Cody: All right, great. You can leave the camera on Amaris while I answer her; just give her the phone while I answer. If we lose her it’s ok. That is a cute little girl right there. She’s really taking to holding the phone. I’ve taken to playing my Apple music for her on my phone and letting her hold it and turn it in her hand. I put it on lock; I hit play; shuffle random songs from my thousands of songs I bought from iTunes. Back when I bought songs from iTunes before unlimited Spotify existed. She loves that and listens to the music and taps along.
And that leads me to the iPhone X. It’s great. It’s going to be cool. But it’s not mind-blowing revolutionary. It just, in some ways, catches Apple up with some of the latest features on the newest Android and Samsung phones. The most cutting edge flagship ones, ,like the Samsung Galaxy 26.4 or the Samsung Note 98A-B or whatever they call them. Speaking of which, Apple was really smart when they bought iPhone from Cisco. Do you guys remember that Cisco actually owned the trademark for iPhone? And, when Apple rolled out the iPhone, Cisco sold that name to Steve Jobs and Apple for something like $10 million, I do believe. A gift from John Chambers to Steve Jobs? I don’t know what that was. I’m going to have to ask my contact who was former second in command at Cisco to John Chambers, whom I’ve been developing a friendship with recently as he runs a video app company and I run an app for celebrities. I’ll have to ask him about why they sold the iPhone name so cheaply.
Let me get back to iPhone. So we’re now at iPhone X, iphone 10. It looks great. I’ll be buying it. I want to see if our apps work on it and to test it and to run it and to play with it. But, the iPhone X not going to change your world like the iPhone did versus a flip phone or the iPhone did the old Blackberry’s around in 2006 that were “cool.”
The iPhone X’s bigger screen; the no home button; facial recognition so you don’t have to put your thumb on it. That stuff’s great for my mother-in-law or for Joe, the ninety year old subscriber out there watching. I’m sure they hate putting your thumb on their phone to get it to open and then swiping it over and then hitting an app icon and then finally getting into the app.

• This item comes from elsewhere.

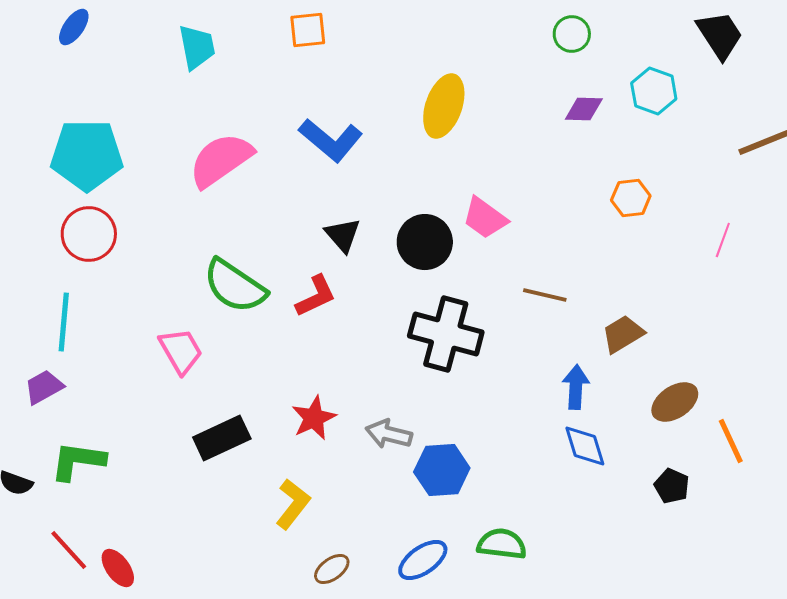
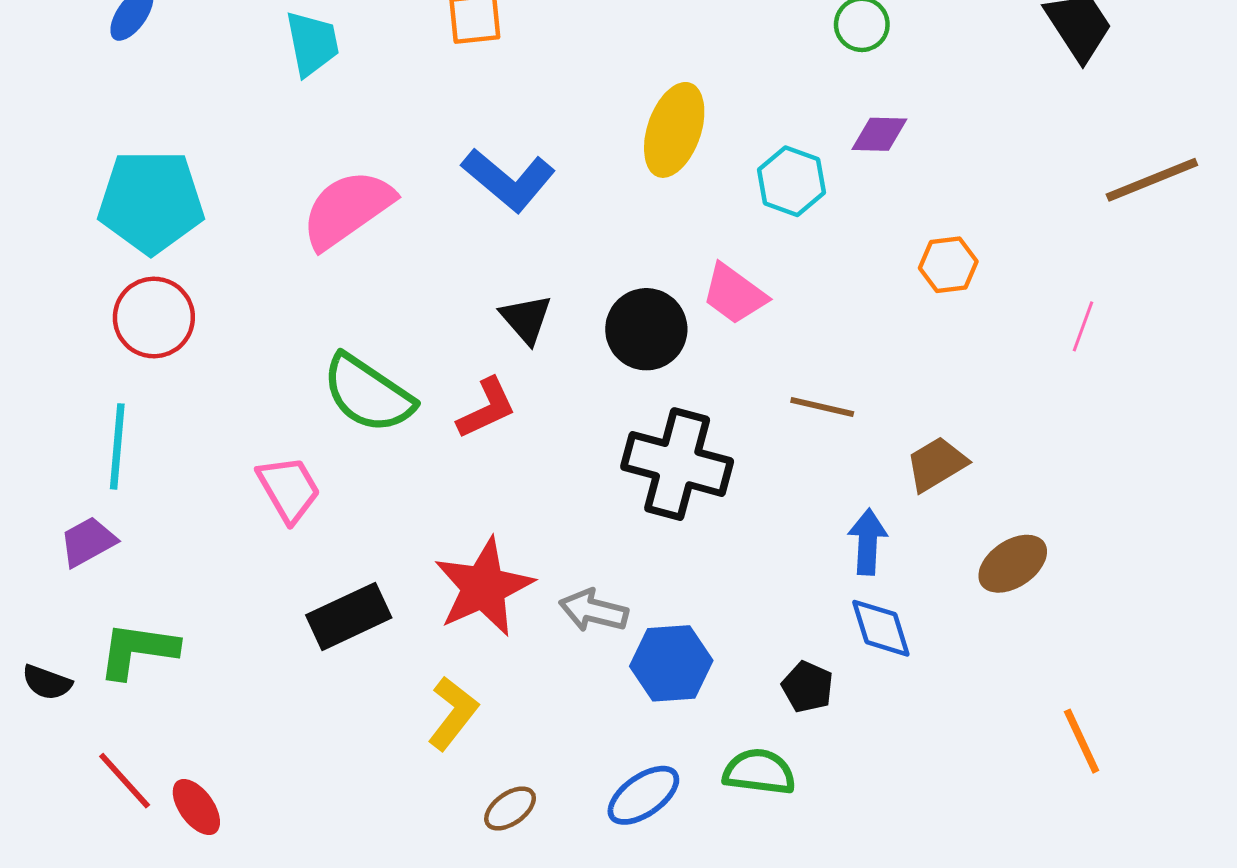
cyan hexagon: (654, 91) -> (791, 181), moved
red star: (314, 418) -> (484, 587), size x1.5
orange line: (731, 441) -> (1082, 741), moved
black pentagon: (672, 486) -> (808, 687), moved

That stuff is dying. Voice recognition and facial recognition is indeed the future. You’re going to have to devices like the Alexa Amazon Show and new smartphone interfaces that are all like, “Hi Alexa. Play some rock ‘n’ roll. We are slowly evolving to a world where we are going to be able to interact with our phones by talking and hand gestures and things like that very soon. The iPhone X is a progression towards that. Give it another two or three years and we’ll have some revolutionary voice features and technologies that we will have evolved too. The evolution of revolution now that I think about it. That’s your deep thought of the day. They are not mutually exclusive, are they — Evolution and Revolution?